## Extrait du document

C’est un vieux rêve devenu réalité : depuis sa découverte du fromage en 1986, Chann Vuthy n’avait qu’une seule ambition, celle de commercialiser ses propres produits laitiers au Cambodge. Depuis 2007 et après maintes péripéties, Chann est parvenu non seulement à réaliser son projet, mais aussi à populariser la consommation d’un aliment jusqu’alors largement méconnu par les Cambodgiens.

Chann Vuthy, alias « Tyty »
Chann Vuthy, alias « Tyty »

Voir Chann Vuthy, alias « Tyty », évoluer dans ses locaux est un spectacle à lui tout seul : charlotte vissée sur la tête et blouse autour de la taille, ses mains chaussées de gants blancs s’animent lorsqu’il dévoile ses productions. D’un anglais chantant mâtiné d’accent italien, Tyty décrit avec gourmandise ses mozzarella, gorgonzola, ricotta et autre taleggio avec une passion demeurée intacte depuis la promesse qu’il s’est faite à lui-même, il y a 35 ans, de réaliser ses propres fromages dans son pays natal.

Le grana padano fait partie des 12 variétés produites par La Fattoria
Le grana padano fait partie des 12 variétés produites par La Fattoria

Tout débute par un morceau d’emmental

Aujourd’hui, la Fattoria de Tyty propose pas moins de 12 variétés de fromages et 8 de charcuteries. Rien ne prédestinait pourtant cet enfant de fermiers à réaliser une carrière si inhabituelle au Cambodge, hormis une inextinguible soif d’apprendre. Alors qu’il n’a que 9 ans, les Khmers rouges prennent le pouvoir à Phnom Penh ainsi que dans la province de Kandal, dans laquelle sa famille réside. Plus d’écoles, mais des travaux dans les champs et le souvenir d’une extrême pauvreté. À peine adulte, il s’engage dans l’armée et se retrouve dans un Phnom Penh encore secoué par la guerre civile.

Soldat le jour, il travaille la nuit dans un hôtel comme agent de nettoyage. Fasciné par les arts de la cuisine, il se lie d’amitié avec un Chef allemand, jusqu’à ce fameux jour de 1986 :

« Il était rare d’avoir du fromage à l’époque, et le Chef avait reçu un joli morceau d’emmental...»

« Comme nous étions amis, il a tenu à partager avec moi cette chose dont je ne soupçonnais ni le goût ni la provenance. Je ne savais même pas que le fromage était fait à partir de lait, et pour cause : personne, au Cambodge, ne consommait alors de produits laitiers, cela ne faisait pas partie de nos habitudes. Après avoir contemplé ce bout d’emmental avec curiosité, j’en ai croqué un morceau. »

## Matériel fourni
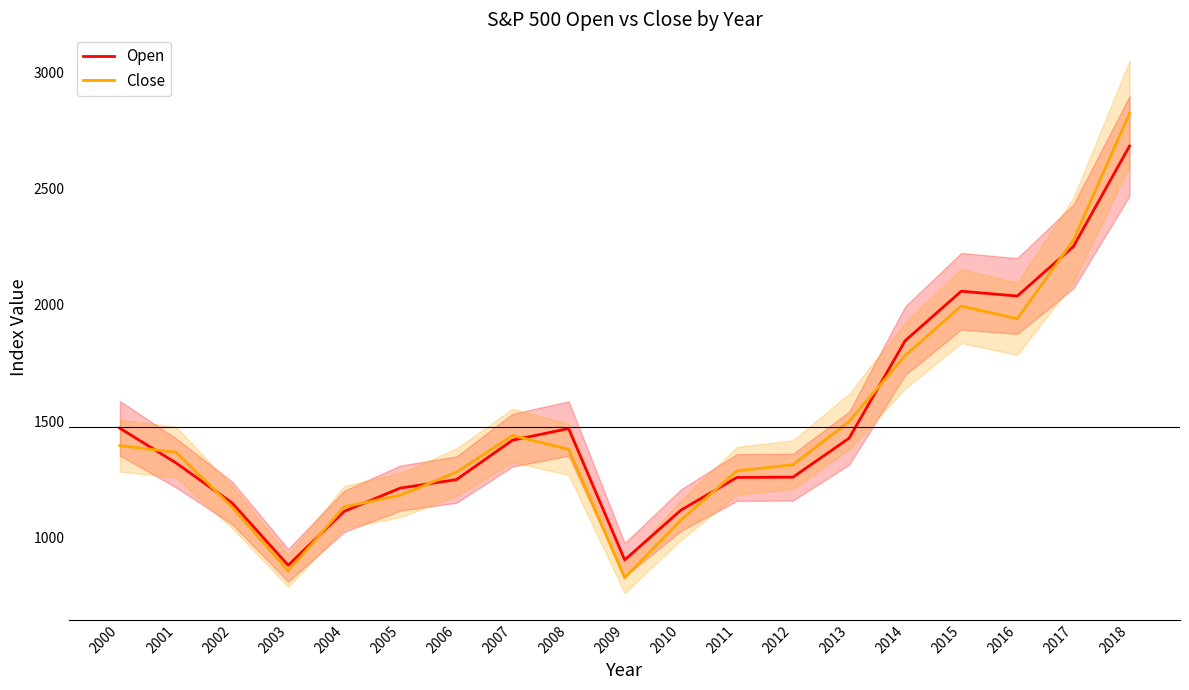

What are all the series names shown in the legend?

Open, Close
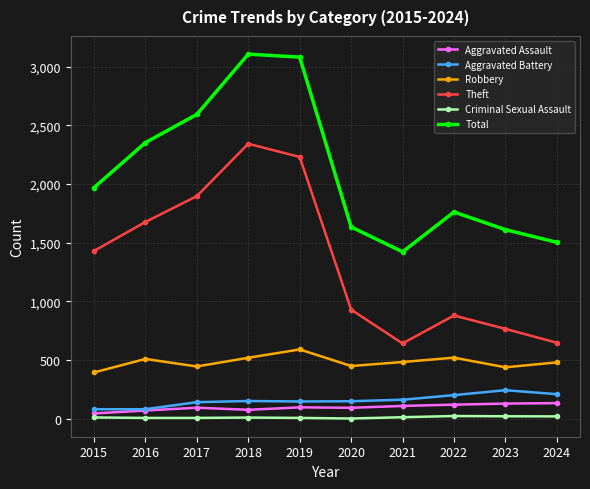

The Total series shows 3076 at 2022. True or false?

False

## Travail demandé
(1) Indiquez si chaque affirmation concorde avec le texte sur Chann Vuthy en répondant par oui ou non et en citant les mots décisifs de ce texte. (a) Chann Vuthy a découvert le fromage en 1986. (b) La famille de Chann Vuthy résidait dans la province de Battambang. (c) La Fattoria propose 10 variétés de charcuteries.
(2) Dans le texte sur Chann Vuthy, recopiez s'il vous plaît le passage qui s'ouvre sur les mots contenant « C’est un vieux » et se clôt sur « par les Cambodgiens. », en substituant « désir » à « rêve ».

## Réponses aux consignes
(1)
(a) Oui : « depuis sa découverte du fromage en 1986 ».
(b) Non : « la province de Kandal, dans laquelle sa famille réside ».
(c) Non : « pas moins de 12 variétés de fromages et 8 de charcuteries ».

(2)
C’est un vieux désir devenu réalité : depuis sa découverte du fromage en 1986, Chann Vuthy n’avait qu’une seule ambition, celle de commercialiser ses propres produits laitiers au Cambodge. Depuis 2007 et après maintes péripéties, Chann est parvenu non seulement à réaliser son projet, mais aussi à populariser la consommation d’un aliment jusqu’alors largement méconnu par les Cambodgiens.